Document segment ->
What if we all are vessels? What if the light and love is the Christos available to every woman or man willing to look at every aspect of their darkness to become vessels for this consciousness? What will we find in France? What if what we fear most is the pole of love that is eternal? What do I fear? How much love can I bear?
What is changing?
Who will I become?
What will it mean to emerge from the chrysalis?
In the early stages of the work, many of the psychological issues that arise from dreams can be traced back to the dreamer’s family of origin or to childhood. It all goes back to this life. But when we have worked through this material and we face the Animus with all of His love and the dream does not have our father or mother, does not have the rapist or molester, and we are still terrified, then it raises the question of past life issues – regressive work.
This is the place where the love triggers something beyond this life. If we are still struggling with issues around women or men that are traced back to our parents, then the dreams bring these issues. When we know about these issues, even if there are residual issues, the fear that comes with the Animus without any story can take us to the next step: the deeper unconscious where there are deeper memories of trauma.
When we go to shame in response, the regression stops. When we have shame, we are generally avoiding. If the shame comes when we feel fear of the Animus, for example, without any story, then we are avoiding the fear. It is a convenient way to stop the fear, to stop the vertical descent into past lives.
When we are ready to go into regressive work, generally speaking, we have reached a point in our work with the Animus where we experience and feel the love. When we have the love, we have a partner in the descent. The Animus can now journey with us in the descent to past lives because we know His love, whereas before He could not. We must work the material of this life first because if He tried to journey with us before we were done with our childhood/adult issues, it would create shame, anger or an incredible reaction that would prevent Him from getting close to us.
But as we work the feelings of pain and fear, the deeper pain from previous incarnations can emerge. He can then work with us; He can then help us. We cannot go into the deeper material without His help.
When we feel fear in the face of the Animus’ love, it is more terrifying because we usually have not experienced the level of intensity that regressive work provokes. As we regress, the intensity of the feeling becomes purer because it goes back to where it started. The further the dreams take us back, the purer the feelings because we move toward where the feelings first happened.
The feelings that arise relate less and less to what happened in this lifetime because they happened before. Unless we have had terribly violent childhoods, the feelings relate to something that happened that was more violent than what happened in this lifetime. Our issues in the present life often hold the place for what happened in a previous life. They are almost like reminders.

Supplied material ->
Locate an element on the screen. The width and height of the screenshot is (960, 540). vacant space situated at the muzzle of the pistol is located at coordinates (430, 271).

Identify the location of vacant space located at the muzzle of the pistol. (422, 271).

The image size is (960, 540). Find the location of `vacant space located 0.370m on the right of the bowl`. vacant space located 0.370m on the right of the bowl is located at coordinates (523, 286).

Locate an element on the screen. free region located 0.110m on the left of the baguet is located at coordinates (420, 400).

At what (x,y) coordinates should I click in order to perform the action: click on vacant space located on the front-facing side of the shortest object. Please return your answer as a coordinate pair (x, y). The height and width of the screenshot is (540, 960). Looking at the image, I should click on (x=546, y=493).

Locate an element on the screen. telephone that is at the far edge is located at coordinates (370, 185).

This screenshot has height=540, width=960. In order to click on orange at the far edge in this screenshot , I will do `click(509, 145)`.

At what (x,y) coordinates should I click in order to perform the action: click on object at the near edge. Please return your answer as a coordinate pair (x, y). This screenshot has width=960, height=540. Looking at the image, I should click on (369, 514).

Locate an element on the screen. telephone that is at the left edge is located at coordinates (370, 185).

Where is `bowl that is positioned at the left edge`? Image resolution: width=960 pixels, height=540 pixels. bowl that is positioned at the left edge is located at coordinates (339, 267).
--
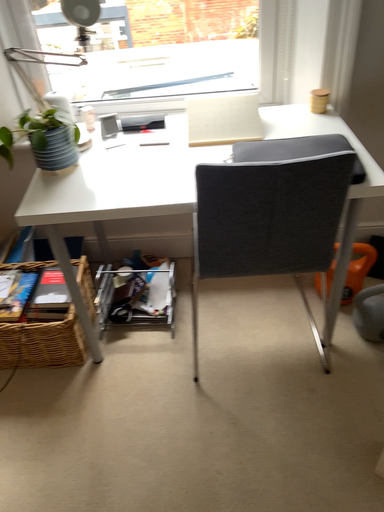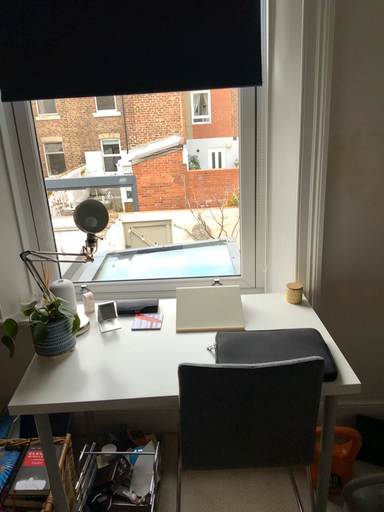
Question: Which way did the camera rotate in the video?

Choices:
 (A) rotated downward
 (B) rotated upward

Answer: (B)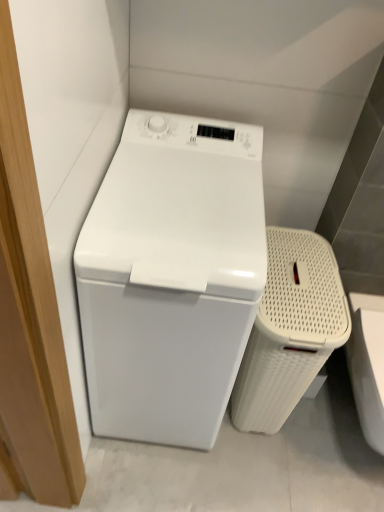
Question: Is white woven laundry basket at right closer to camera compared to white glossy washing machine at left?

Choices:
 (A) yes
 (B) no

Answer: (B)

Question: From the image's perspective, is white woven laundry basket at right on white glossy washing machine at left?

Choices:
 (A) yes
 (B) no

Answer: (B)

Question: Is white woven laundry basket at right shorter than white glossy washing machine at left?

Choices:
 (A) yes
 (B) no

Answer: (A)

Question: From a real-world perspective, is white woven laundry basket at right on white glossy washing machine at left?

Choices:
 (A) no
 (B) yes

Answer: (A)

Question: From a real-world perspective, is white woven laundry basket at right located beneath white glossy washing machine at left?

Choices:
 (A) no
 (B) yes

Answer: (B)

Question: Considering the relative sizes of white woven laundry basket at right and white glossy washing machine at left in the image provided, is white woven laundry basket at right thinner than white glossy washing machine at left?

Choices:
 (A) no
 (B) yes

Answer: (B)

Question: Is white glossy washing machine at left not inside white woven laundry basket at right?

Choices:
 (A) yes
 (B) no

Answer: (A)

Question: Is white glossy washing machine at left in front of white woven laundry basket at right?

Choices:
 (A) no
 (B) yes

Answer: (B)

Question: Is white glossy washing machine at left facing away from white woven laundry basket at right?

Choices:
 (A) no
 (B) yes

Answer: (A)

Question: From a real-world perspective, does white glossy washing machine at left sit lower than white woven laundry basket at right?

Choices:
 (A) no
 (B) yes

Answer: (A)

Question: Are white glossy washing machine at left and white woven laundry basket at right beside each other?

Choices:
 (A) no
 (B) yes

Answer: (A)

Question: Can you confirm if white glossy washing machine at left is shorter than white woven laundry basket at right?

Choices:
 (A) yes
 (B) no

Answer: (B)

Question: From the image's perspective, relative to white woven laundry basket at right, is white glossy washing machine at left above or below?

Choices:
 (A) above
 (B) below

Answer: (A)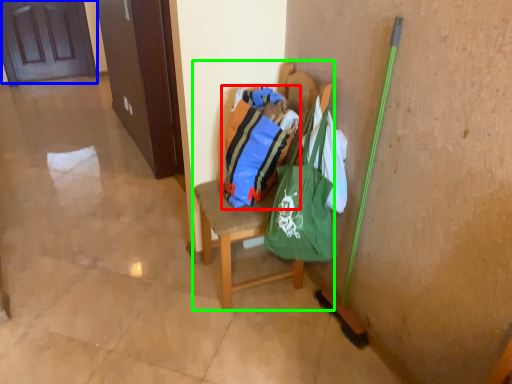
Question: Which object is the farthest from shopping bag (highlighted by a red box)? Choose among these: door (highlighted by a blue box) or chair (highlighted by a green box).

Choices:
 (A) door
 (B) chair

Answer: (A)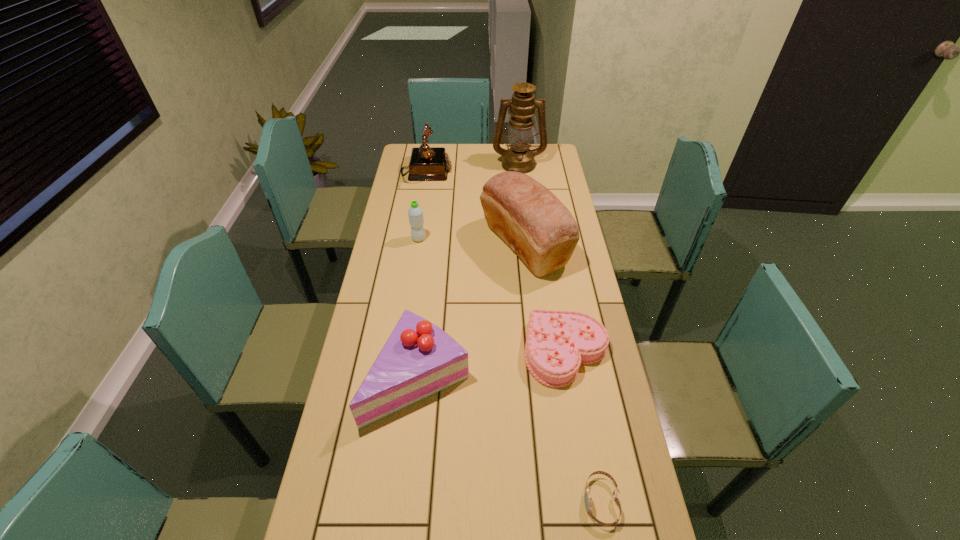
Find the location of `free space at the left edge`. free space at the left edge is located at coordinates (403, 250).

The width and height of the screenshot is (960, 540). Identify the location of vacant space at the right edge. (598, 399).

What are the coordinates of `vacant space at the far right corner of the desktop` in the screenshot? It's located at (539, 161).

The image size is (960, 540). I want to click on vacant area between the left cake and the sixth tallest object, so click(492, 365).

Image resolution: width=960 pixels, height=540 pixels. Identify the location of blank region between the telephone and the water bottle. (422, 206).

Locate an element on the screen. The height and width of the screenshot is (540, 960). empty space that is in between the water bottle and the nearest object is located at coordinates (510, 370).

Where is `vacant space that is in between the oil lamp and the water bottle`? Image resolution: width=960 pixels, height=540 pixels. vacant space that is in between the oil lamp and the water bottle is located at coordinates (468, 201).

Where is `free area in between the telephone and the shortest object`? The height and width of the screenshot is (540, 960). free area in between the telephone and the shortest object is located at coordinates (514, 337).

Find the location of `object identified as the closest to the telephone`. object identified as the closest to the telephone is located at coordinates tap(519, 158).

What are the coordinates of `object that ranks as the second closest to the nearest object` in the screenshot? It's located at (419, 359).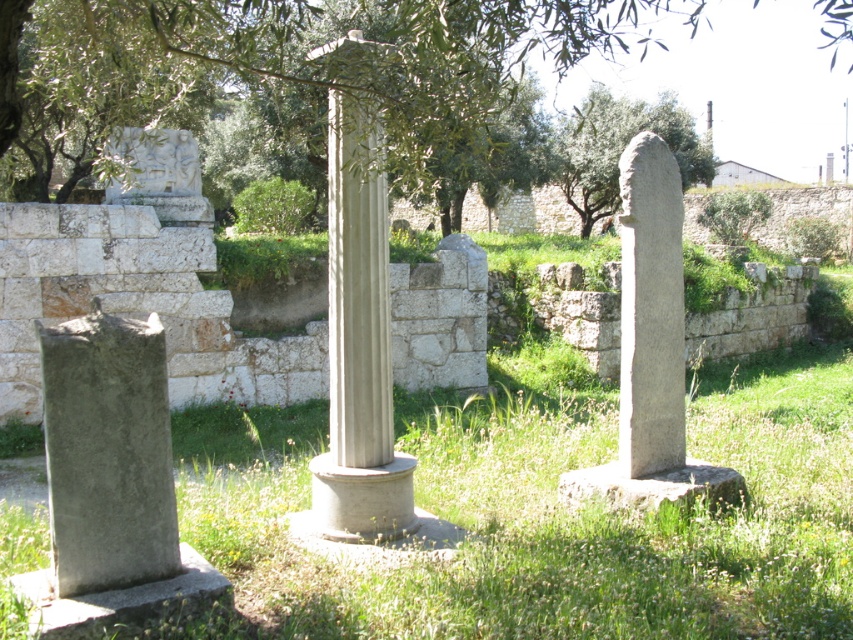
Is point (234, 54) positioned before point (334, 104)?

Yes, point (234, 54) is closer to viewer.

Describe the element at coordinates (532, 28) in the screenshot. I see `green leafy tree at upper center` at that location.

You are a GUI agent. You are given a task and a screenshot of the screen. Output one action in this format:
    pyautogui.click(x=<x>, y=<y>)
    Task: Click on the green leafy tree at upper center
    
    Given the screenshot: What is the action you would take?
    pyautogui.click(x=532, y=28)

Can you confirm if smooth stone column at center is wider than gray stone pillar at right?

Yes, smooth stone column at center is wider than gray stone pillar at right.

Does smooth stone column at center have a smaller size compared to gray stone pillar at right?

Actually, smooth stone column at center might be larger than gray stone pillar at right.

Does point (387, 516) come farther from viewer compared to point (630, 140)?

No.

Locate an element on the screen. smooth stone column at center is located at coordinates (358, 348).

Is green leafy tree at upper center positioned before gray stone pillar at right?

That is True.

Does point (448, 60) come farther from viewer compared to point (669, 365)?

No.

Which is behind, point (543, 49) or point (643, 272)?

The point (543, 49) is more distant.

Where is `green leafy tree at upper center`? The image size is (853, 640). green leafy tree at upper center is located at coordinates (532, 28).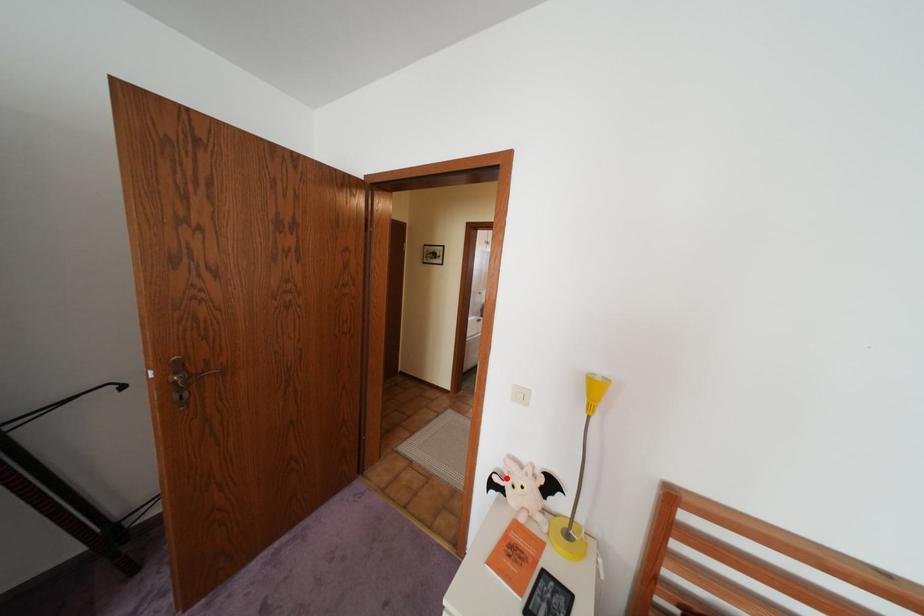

Directions ->
(1) In the text on regressive work:
(a) What happens to the regression when we go to shame in response?
(b) What do we have when we have the love?
(c) Why do the feelings become purer the further the dreams take us back?
(2) Return the stretch of the text on regressive work from "What will it" through "issues – regressive work.", copied word for word.

Answers ->
(1)
(a) The regression stops.
(b) A partner in the descent.
(c) Because we move toward where the feelings first happened.

(2)
What will it mean to emerge from the chrysalis?
In the early stages of the work, many of the psychological issues that arise from dreams can be traced back to the dreamer’s family of origin or to childhood. It all goes back to this life. But when we have worked through this material and we face the Animus with all of His love and the dream does not have our father or mother, does not have the rapist or molester, and we are still terrified, then it raises the question of past life issues – regressive work.